# West Michigan Snow Forecast



## Watkins (Oct 27, 2008)

If your into the weather for West Michigan.
Whats your expectation for the West Michigan snow and ice management season of 2013-14 ?


----------



## Mark Oomkes (Dec 10, 2000)

It's going to be cold with some periods of warmer weather. Some rain, snow, sleet and freezing rain mixed with sunny days and starlit nights. 

Daylight will be getting shorter until about Dec 21, then longer.


----------



## Herm Witte (Jan 27, 2009)

Mark Oomkes;1649178 said:


> It's going to be cold with some periods of warmer weather. Some rain, snow, sleet and freezing rain mixed with sunny days and starlit nights.
> 
> Daylight will be getting shorter until about Dec 21, then longer.


As always you're spot on.


----------



## Mark Oomkes (Dec 10, 2000)

Herm Witte;1649203 said:


> As always you're spot on.


You want to bet against me?


----------



## Turf Z (Jan 30, 2010)

First push predicitions? Saw snow on the lakeshore today.


----------



## torchwoodland (Oct 21, 2013)

Hey do you guys have any bulk salt suppliers(not bagged) in the grand rapids area


----------



## sk187 (Dec 7, 2006)

Are you looking to load your truck when needed or to buy a train load and store on your own?


----------



## torchwoodland (Oct 21, 2013)

Load the truck when needed.


----------



## DaveCN5 (Oct 19, 2011)

How did you guys fair last night/this morning? Over here by the capital we got some localized heavy squalls where we got an inch, but the 30mph winds got rid of most of it. We salted some parking lots this morning for some drifting, but that's about it.


----------



## Turf Z (Jan 30, 2010)

Had about 9-10" of wet snow along the lakeshore last night into this morning, further inland there was 2-4" probably.


----------



## Mark Oomkes (Dec 10, 2000)

DaveCN5;1669543 said:


> How did you guys fair last night/this morning? Over here by the capital we got some localized heavy squalls where we got an inch, but the 30mph winds got rid of most of it. We salted some parking lots this morning for some drifting, but that's about it.

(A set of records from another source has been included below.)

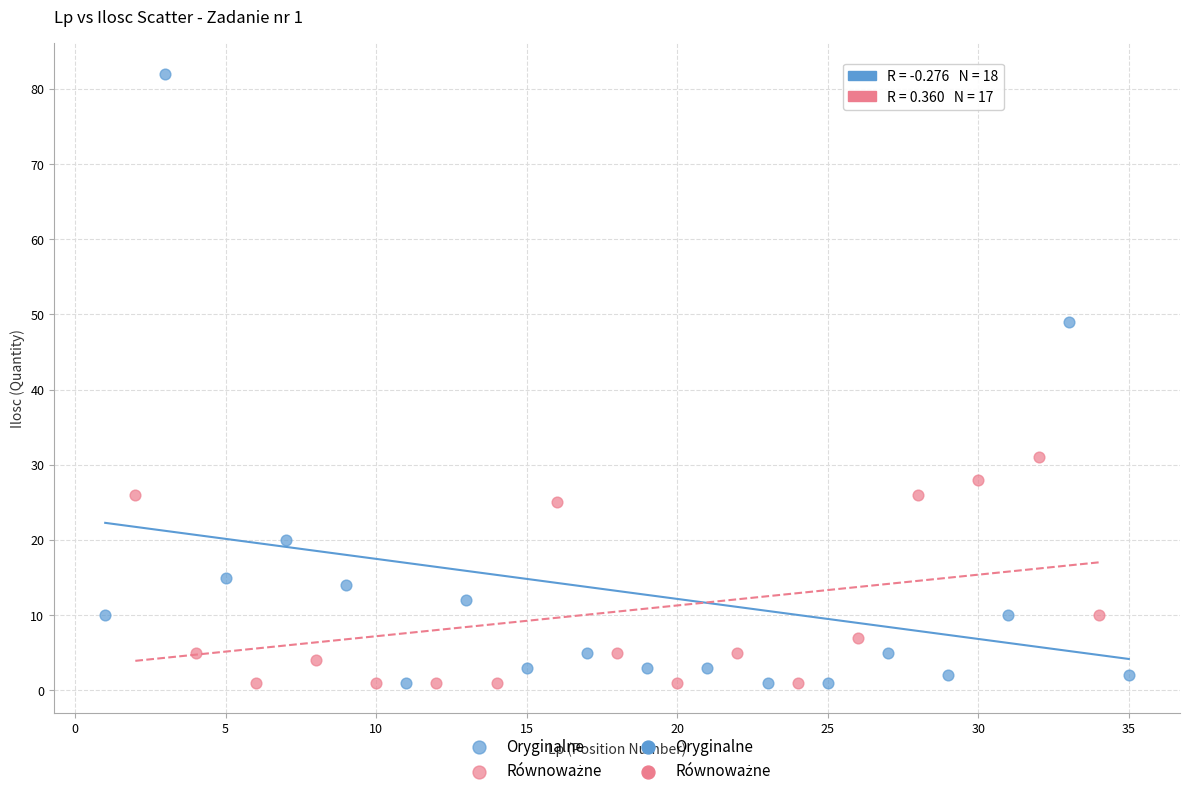

Which series contains the highest Y value?

Oryginalne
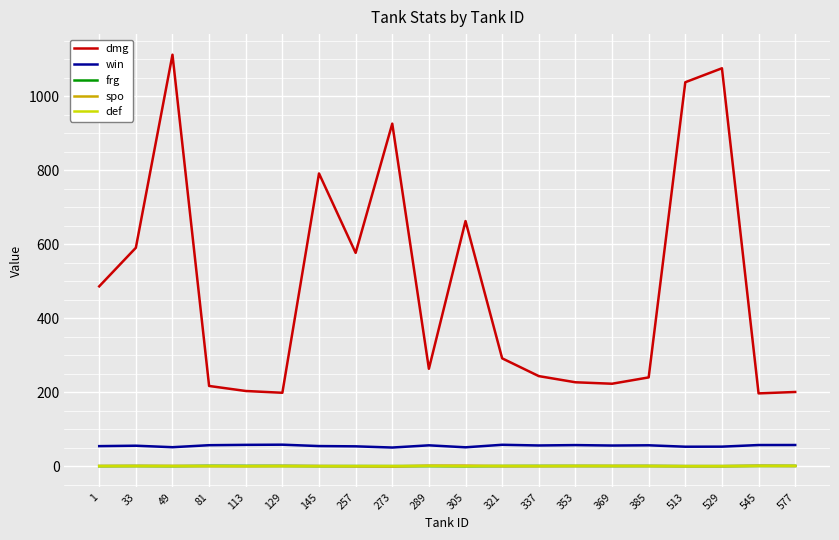

At how many categories does at least one series exceed 860?

4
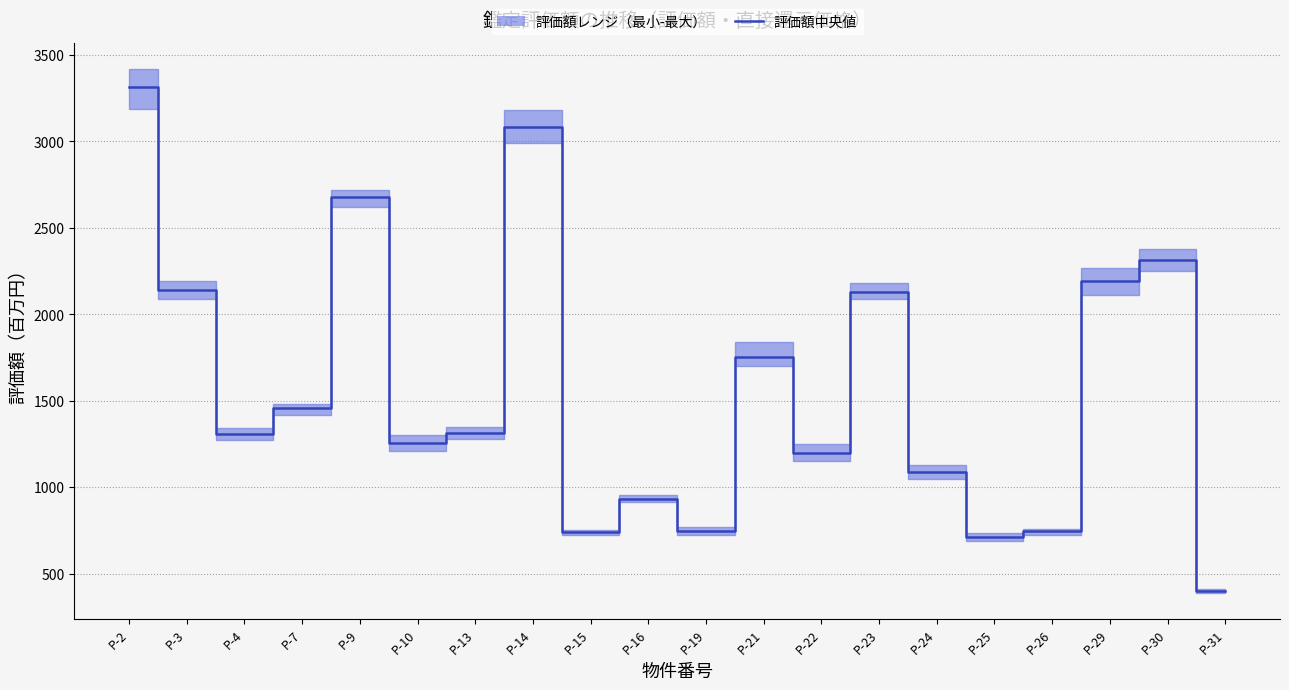

At which category does the data reach its first local valley?

P-4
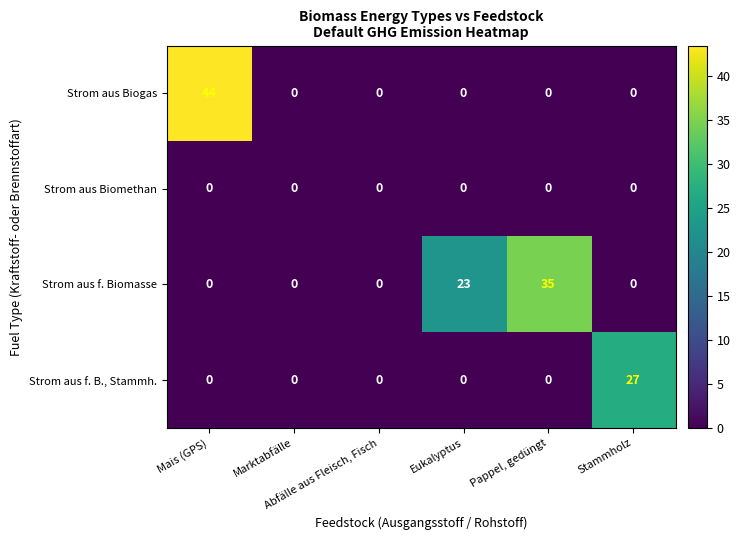

What is the sum of all Strom aus Biogas values?

44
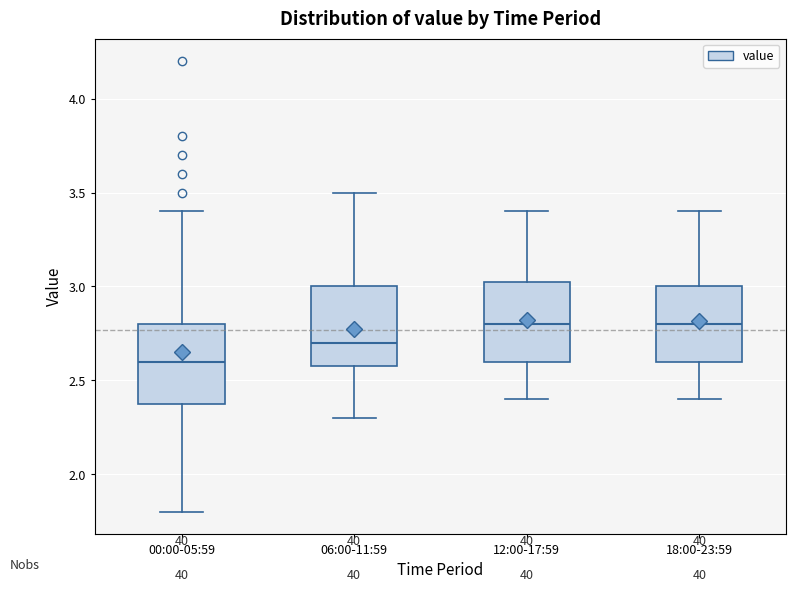

Where does the lower whisker of the box for 06:00-11:59 end on the y-axis? The values are not printed on the chart, so give them approximately, as read against the axis.

2.30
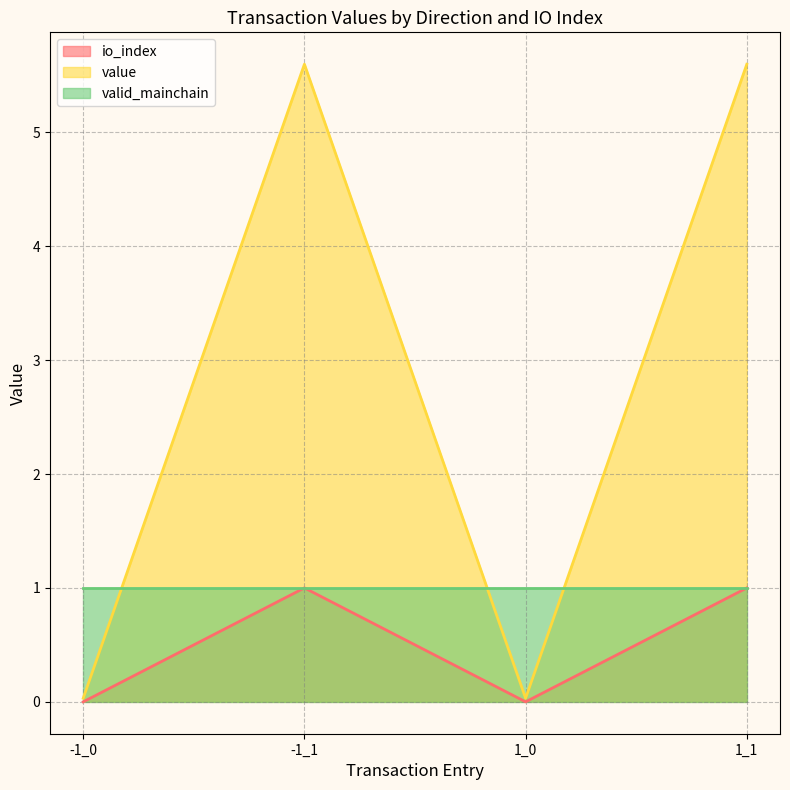

The value of value at -1_1 is 5.6. True or false?

True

Then you got way more than GR did. We did get a partial salting out of it, but no more than that. Maybe a half inch on the north side in some areas, south end not even that much.


----------



## Turf Z (Jan 30, 2010)

Probably close to a foot in some areas of Grand Haven Weds night/yesterday.


----------



## snowpro44 (Oct 31, 2013)

We had a good 6-10..down here in southwestern mi..,,going to be a money maker this season if this keeps up!!The only thing is??...will the lake freeze far enough out this year too shut off the squalls???This cold.. This early will have a great effect on the water temps!!...I still think this will be a real michigan winter this year!!...HAPPY HOILDAYS TO ALL!!...


----------



## DaveCN5 (Oct 19, 2011)

Sounds like a pretty decent system is headed our way Sunday night/Monday Morning. I've already heard everything from 1-8" (depending on who you listen to) by Monday afternoon.


----------